The Patriot Party was a member of the original Rainbow Coalition, formed by Fred Hampton of the Black Panther Party and others to create a broad-based, multi-racial political coalition. It formed after the United Front Against Fascism conference held in Oakland, California, in 1969. The coalition included the Young Lords, the Brown Berets and I Wor Kuen. Hampton's intention was to have multi-ethnic gangs working together to accomplish peaceful solutions, rather than battling each other.

==Strategies==
The Patriot Party borrowed strategies of community organizing from the Black Panthers. For instance, they established a Free Breakfast for Children program. They established "liberation schools" to teach their ideology to children. The Eugene, Oregon, chapter, location of the University of Oregon, garnered much community support with its "Free Lumber" program. At this time in the Northwest, some poor people still relied on wood-stoves for cooking and heating, and cheap wood was hard to come by. Most members of the Eugene chapter were of Okie heritage (descended from poor whites who had migrated from Oklahoma, Texas, Kansas, and Missouri in the Great Depression era).

The Patriot Party believed that whites would abandon racist beliefs after identifying the capitalist system as their true enemy.

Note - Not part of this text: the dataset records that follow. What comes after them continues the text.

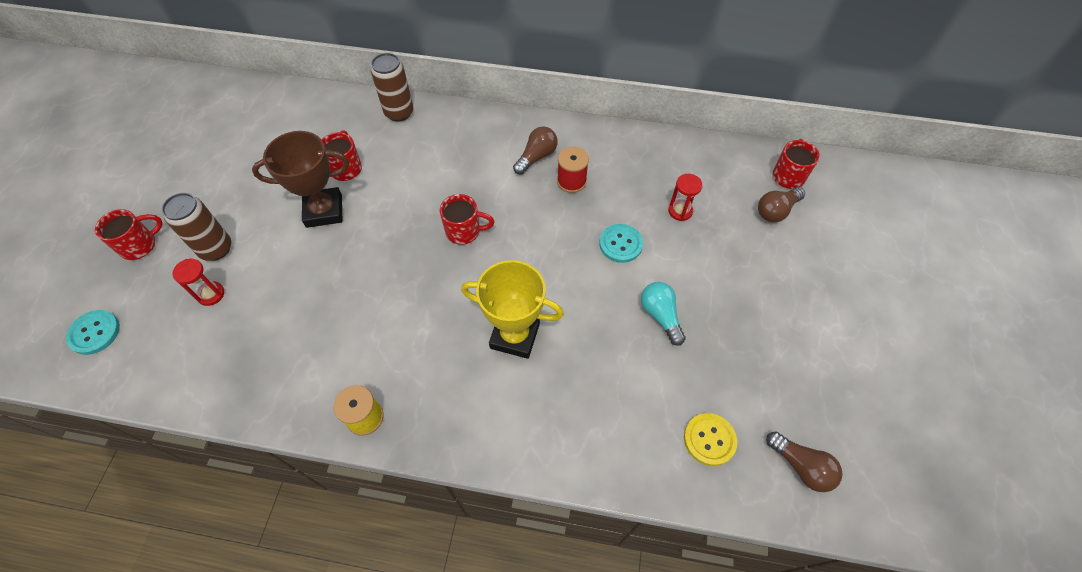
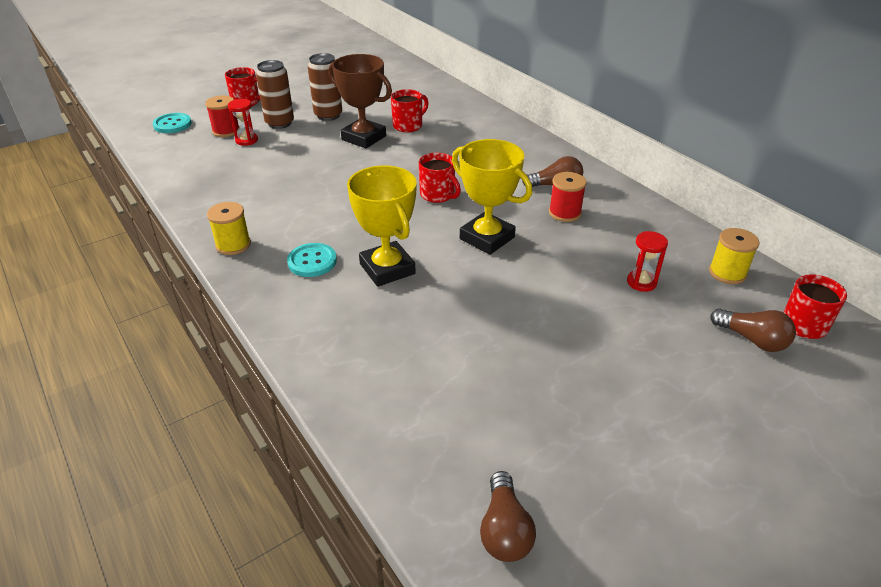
camera: 45 degrees right, 20 degrees down
(171, 298) = (226, 131): none -> red spool
(399, 112) = (485, 116): brown can -> brown can (328, 115)
(548, 248) = (487, 238): none -> yellow trophy
(620, 244) = (552, 270): turquoise button -> turquoise button (312, 261)
(660, 315) = (522, 333): turquoise light bulb -> none
(709, 439) = (444, 439): yellow button -> none
(715, 163) = (727, 273): none -> yellow spool
(776, 211) = (752, 339): brown light bulb -> brown light bulb turned 150 degrees counterclockwise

===Use of the Confederate flag===
Despite the Confederate flag's association with white supremacism, the Patriot Party used it as a symbol. In addition to easy access at military surplus stores, the flag was used, according to Amy Sonnie and James Tracy, "as a symbol of southern poor people's revolt against the owning class". Buttons with the slogan "Resurrect John Brown" – a reference to the avowed abolitionist – were also commonly used. Pamphlets contained slogans such as "The South will rise again, only this time with the North and all the oppressed people of the world."

==Downfall and legacy==
In 1970, the Federal Bureau of Investigation (FBI) arrested the entire central committee of the Patriot Party and charged them with various felonies. They later dropped the charges, but, by the mid-1970s, the FBI's COINTELPRO program had effectively suppressed the organization.

The group was also strongly opposed by far-right white militias.

In 1982, the civil rights activist Jesse Jackson adopted the name of "Rainbow Coalition" for organizing multi-ethnic groups to support and vote for liberal (generally Democratic) candidates for public office, in order to strengthen minority voices by acting in collaboration.